It’s hardly unprecedented for a documentary to encounter legal challenges based on some of its footage, but the challenge facing “The Opposition” is especially down to the wire: The filmmakers behind the new documentary received notice last Friday that they would not be able to use footage of one its four main subjects, former Papua New Guinean politician Dame Carol Kidu, at the film’s world premiere at Hot Docs Festival in Toronto. The film tells the story of a residents of Port Moresby and their fight to prevent their homes from being leveled at the hands by the Paga Hill Development Company, who wanted to build a hotel and marina on the land.

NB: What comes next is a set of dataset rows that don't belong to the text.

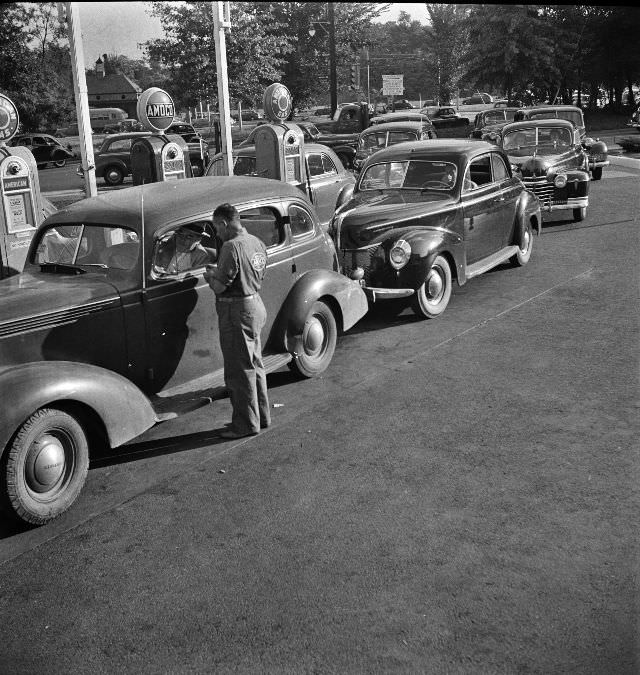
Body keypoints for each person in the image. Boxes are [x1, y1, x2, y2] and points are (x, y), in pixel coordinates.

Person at [205, 203, 270, 439]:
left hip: (236, 311)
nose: (217, 233)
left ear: (224, 223)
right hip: (254, 305)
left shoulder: (230, 247)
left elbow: (221, 286)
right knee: (255, 365)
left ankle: (244, 425)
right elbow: (258, 272)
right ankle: (261, 417)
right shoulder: (256, 242)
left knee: (238, 371)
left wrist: (210, 277)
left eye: (216, 228)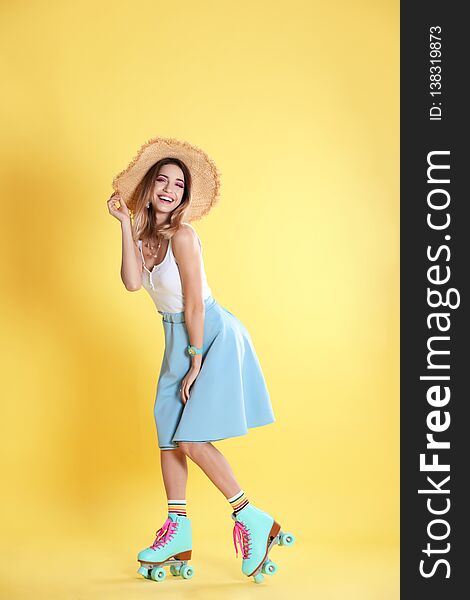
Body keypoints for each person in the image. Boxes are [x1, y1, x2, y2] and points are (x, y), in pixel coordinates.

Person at [107, 136, 294, 583]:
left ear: (185, 196)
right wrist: (120, 222)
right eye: (162, 181)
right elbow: (133, 284)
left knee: (191, 438)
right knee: (168, 433)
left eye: (178, 184)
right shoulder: (140, 233)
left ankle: (252, 518)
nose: (170, 189)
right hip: (176, 337)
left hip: (209, 334)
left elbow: (193, 303)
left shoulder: (185, 236)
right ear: (150, 188)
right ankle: (178, 529)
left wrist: (194, 360)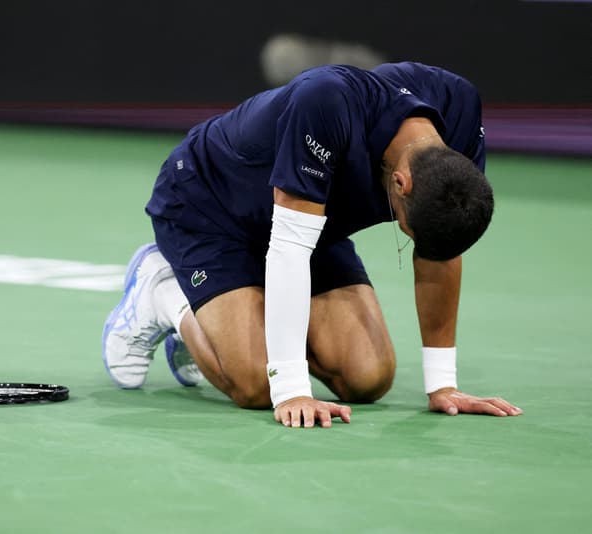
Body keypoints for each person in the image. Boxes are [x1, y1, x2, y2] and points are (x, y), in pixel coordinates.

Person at [101, 61, 523, 428]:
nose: (413, 241)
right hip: (211, 205)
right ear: (401, 182)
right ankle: (165, 292)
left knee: (368, 378)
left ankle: (223, 319)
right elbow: (288, 249)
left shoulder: (459, 115)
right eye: (408, 232)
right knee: (255, 383)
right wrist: (291, 389)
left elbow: (441, 250)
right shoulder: (324, 102)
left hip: (313, 216)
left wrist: (443, 384)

Back in 2012, when filming commenced, Dame Carol Kidu was one of the leaders standing up for the human rights of the settlers. As she can be seen in this dramatic footage — which was shot as part of “The Opposition” and, according to the film’s producer Rebecca Barry, was posted to YouTube by Kidu herself — Kidu was on the front lines, bravely standing up to armed policemen pleading for the demolition to stop so that residents could get their possessions out of their homes before they were bulldozed.
Since that time, Kidu has switched sides, and has been hired by the Paga Hill Development Company to help with the relocation of the residents. Five weeks ago, with the support of the development company, she brought a legal action against the filmmakers, trying to prevent them from using footage of herself, including onscreen interviews, for which Kidu signed an industry standard release form authorizing the filmmakers to publicly and commercially use the footage. Barry and director Hollie Fifer were aware that Kidu was concerned about the film, but they were caught completely off guard by the lawsuit — which was for breach of contract, not defamation.
“Not only did she sign a release form, she continued to stay engaged and allowed filming,” Barry told Indiewire. “In 2014, she did a final interview with us in which she directly addresses the issues surrounding Paga Hill Development Company and her role as consultant. We also showed her a rough cut, which is extremely rare, a fine cut, we took aboard her feedback, and gave her right of reply at the end of the film in the form of text card. So for her to now say she didn’t know what the film is about, and basically change her mind, sets a really dangerous precedent.”
When the filmmakers were discussing with Kidu about the final coda to the film, they were sideswiped by the lawsuit that claims Kidu was misled about the nature of the film. However, the judge did not rule against the use of any footage in “The Opposition,” but rather that it could not be used prior to a hearing in June.
This left Fifer facing two possibilities: recut her film and present a redacted version at Hot Docs — or wait until after the matter was legally settled so that she could present the full version of the film somewhere else. As the legal battle was brewing, Fifer took the precaution of starting to get her post-production team in place and recruited actress Sarah Snook (“Steve Jobs”) to provide voiceover narrative, which ultimately replaced the nine minutes of redacted footage. Then, once the judge made his ruling on April 23, she and her team worked around the clock for nine days so she could fly with a new version of the film to Toronto this weekend.
“It was a really hard decision because there’s the real film and the redacted version, and I consider them two different pieces,” Fifer told Indiewire. “It’s heartbreaking to know the Hot Docs audience won’t see the real film, but I think there’s an opportunity here to have a wider discussion about freedom of speech and how hard it is for documentary filmmakers to be able to tell [our stories]. In a sense, we are just allowing the process to be transparent.”